In a significant leap towards decarbonizing one of the world's most carbon-intensive sectors, Chinese researchers have unveiled a catalytic process that leverages steel waste and methane to slash Carbon Dioxide (CO2) emissions in cement production by up to 80%. This innovative approach, developed by experts at the Dalian Institute of Chemical Physics (Huawusuo), part of the Chinese Academy of Sciences, tackles the long-standing challenge of high emissions associated with the fundamental chemistry of Cement Manufacturing.

For decades, the decomposition of calcium carbonate (CaCO3) during cement production has been a major source of CO2 emissions, accounting for approximately 60% of the industry's total carbon footprint.

Preliminary findings indicate that this novel catalytic process drastically reduces carbon emissions by approximately 80% compared to conventional Calcium Carbonate decomposition. This significant reduction offers a promising pathway for achieving deep decarbonization within the Cement Industry, which currently accounts for roughly 8% of global CO2 emissions.
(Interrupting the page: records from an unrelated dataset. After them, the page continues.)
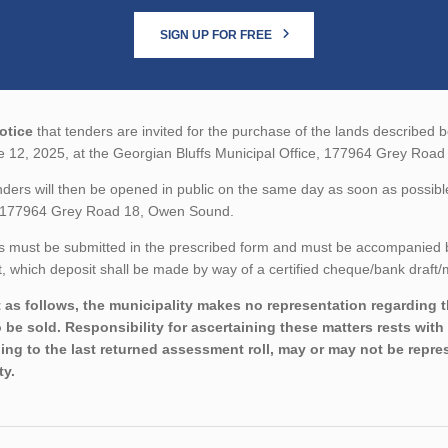
SIGN UP FOR FREE
otice
that tenders are invited for the purchase of the lands described be
e 12, 2025, at the Georgian Bluffs Municipal Office, 177964 Grey Roa
ders will then be opened in public on the same day as soon as possible
, 177964 Grey Road 18, Owen Sound.
 must be submitted in the prescribed form and must be accompanied by 
 which deposit shall be made by way of a certified cheque/bank draft/m
 as follows, the municipality makes no representation regarding the
o be sold. Responsibility for ascertaining these matters rests wit
ing to the last returned assessment roll, may or may not be repres
ty.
The research team, led by Dr. Zhenggang Liu and Dr. Rui Lu, drew inspiration from the metallic composition of byproducts from the steel industry, including ironmaking slag, steelmaking slag, dust, and sludge. They engineered a simulated steel-derived solid waste composed of iron (Fe), aluminium (Al), and zinc (Zn) to act as a catalyst. When this catalyst is introduced into a methane (CH4) atmosphere alongside calcium carbonate, it triggers a co-thermal reaction. This reaction efficiently breaks down the calcium carbonate, producing calcium oxide (CaO) – a key component of cement – and valuable syngas, a mixture of hydrogen (H2) and carbon monoxide (CO) widely used in energy and chemical industries.

A particularly exciting aspect of this innovation is that the catalytic materials do not need to be removed after the reaction. Instead, they can be directly incorporated into the cement clinker, the granular material that forms the basis of cement. This seamless integration with existing production lines minimizes disruption and reduces waste generation.

The study identified two distinct reaction pathways underpinning this efficient process. The direct pathway involves adsorbed methane interacting with the carbon-oxygen bond at the calcium-iron interface, directly yielding carbon monoxide and hydrogen. The second pathway involves the traditional decomposition of CaCO3 into CaO and CO2, followed by the CO2 reacting with activated methane. The researchers also discovered that adding aluminium and zinc enhances the catalyst's surface area and the distribution of active iron oxide sites, further boosting the process's performance.

Initial life cycle analysis (LCA) suggests substantial environmental benefits if this method is scaled up for industrial application, without requiring a complete overhaul of existing cement plants.